*** Opening Supplied entries ***

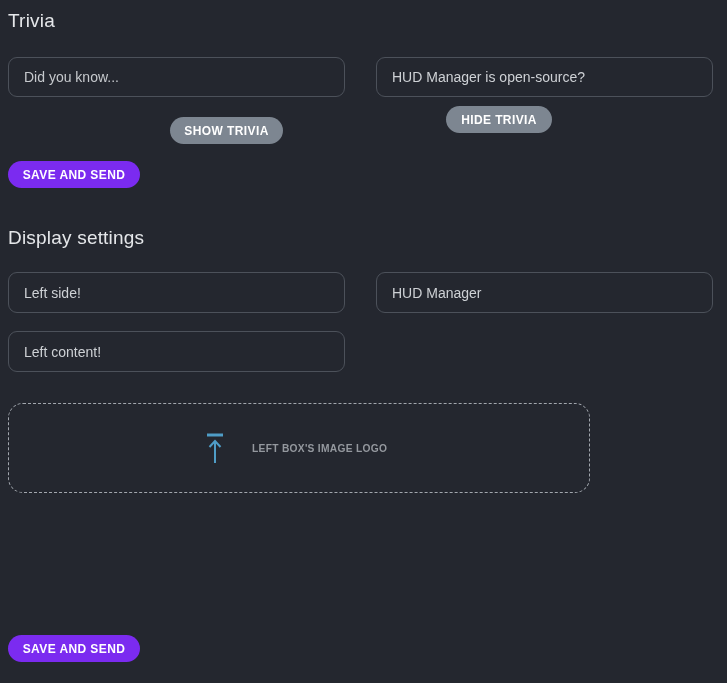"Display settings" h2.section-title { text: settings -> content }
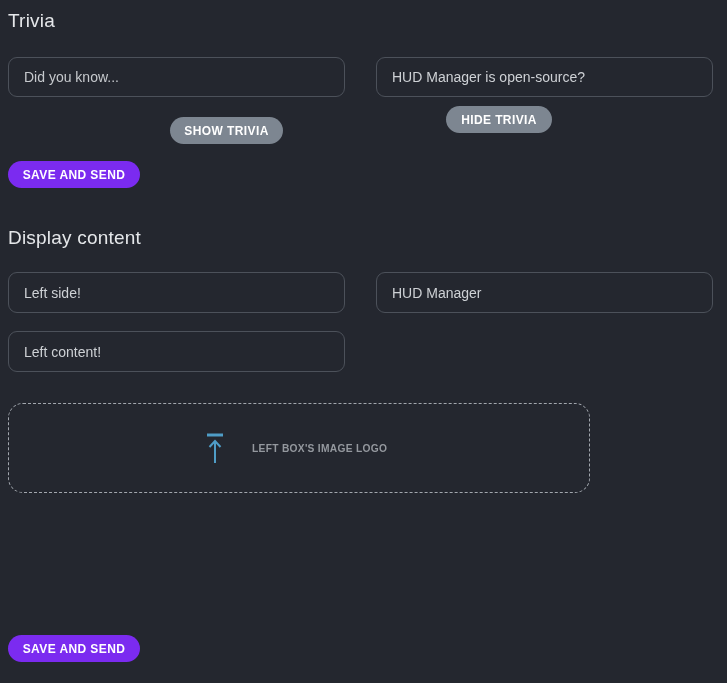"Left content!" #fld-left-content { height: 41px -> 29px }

*** Closing Supplied entries ***
*** Opening Supplied entries ***

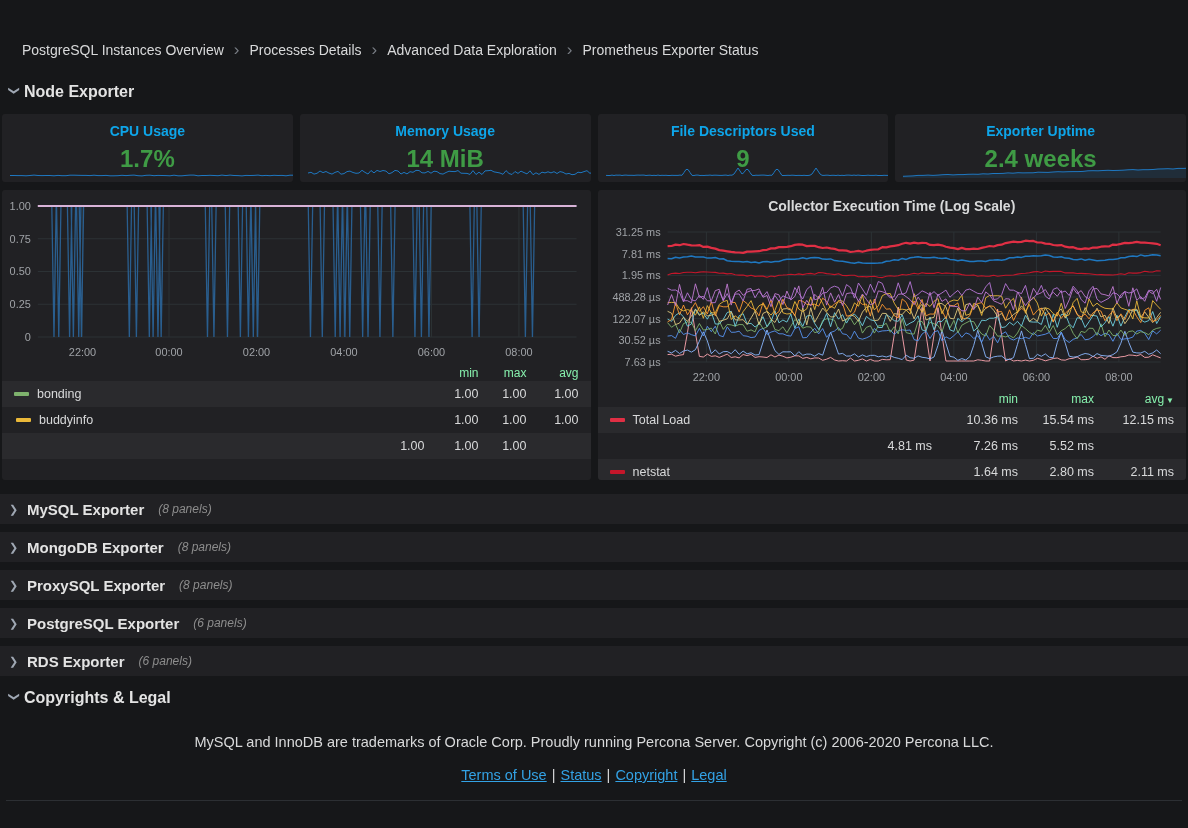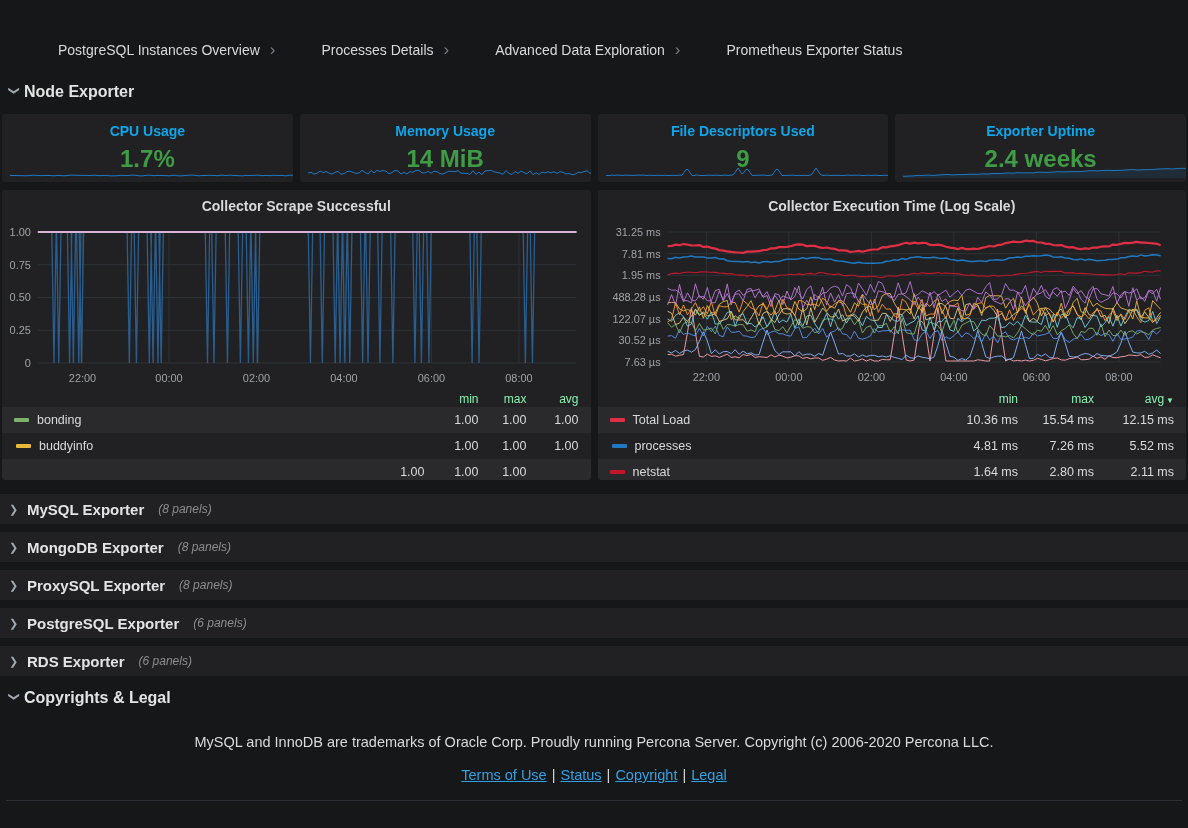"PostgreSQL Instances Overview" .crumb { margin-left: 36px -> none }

*** Closing Supplied entries ***
*** Opening Supplied entries ***

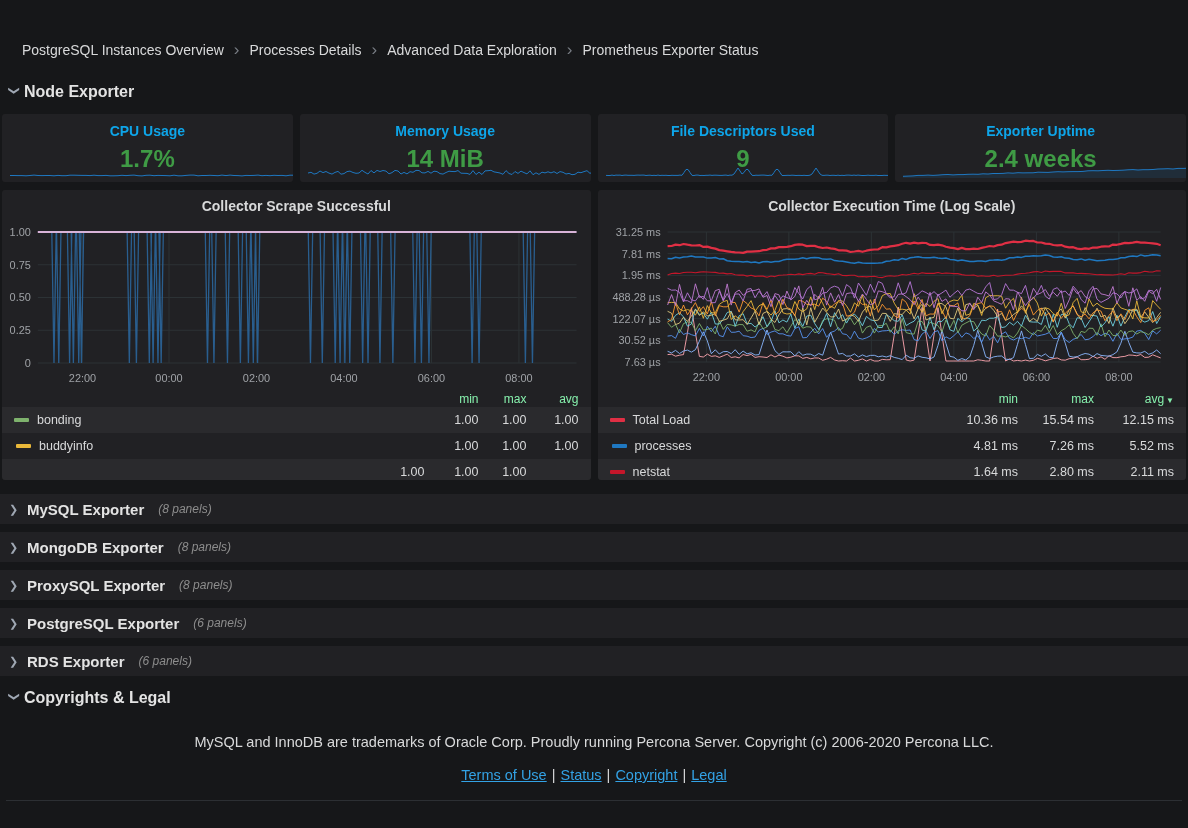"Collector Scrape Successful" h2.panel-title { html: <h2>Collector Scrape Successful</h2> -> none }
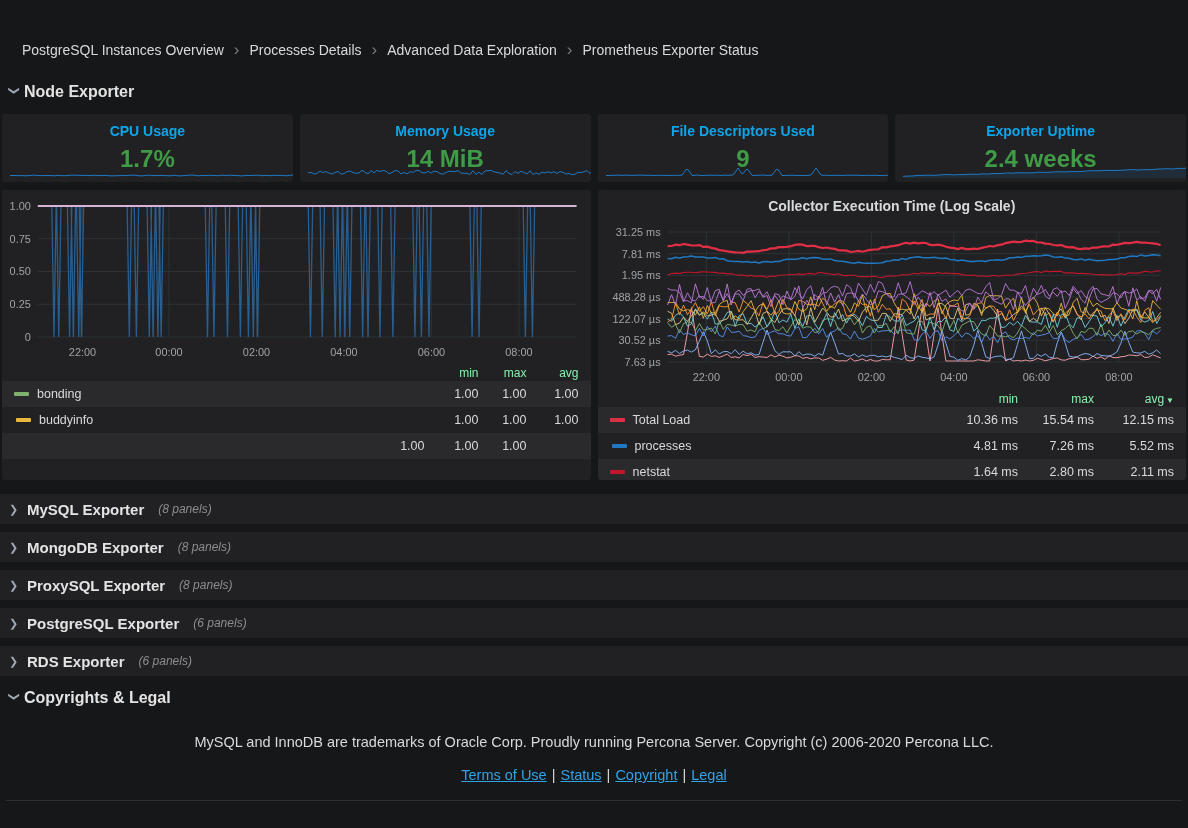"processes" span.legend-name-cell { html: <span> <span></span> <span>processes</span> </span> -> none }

*** Closing Supplied entries ***

What you are asked to do: Copy the lines above exactly, starting with the line that contains "html: <h2>Collector Scrape" and ending with the line that contains "html: <span> <span></span>", and leave out any pictures.

Exercise answer:
"Collector Scrape Successful" h2.panel-title { html: <h2>Collector Scrape Successful</h2> -> none }
"processes" span.legend-name-cell { html: <span> <span></span> <span>processes</span> </span> -> none }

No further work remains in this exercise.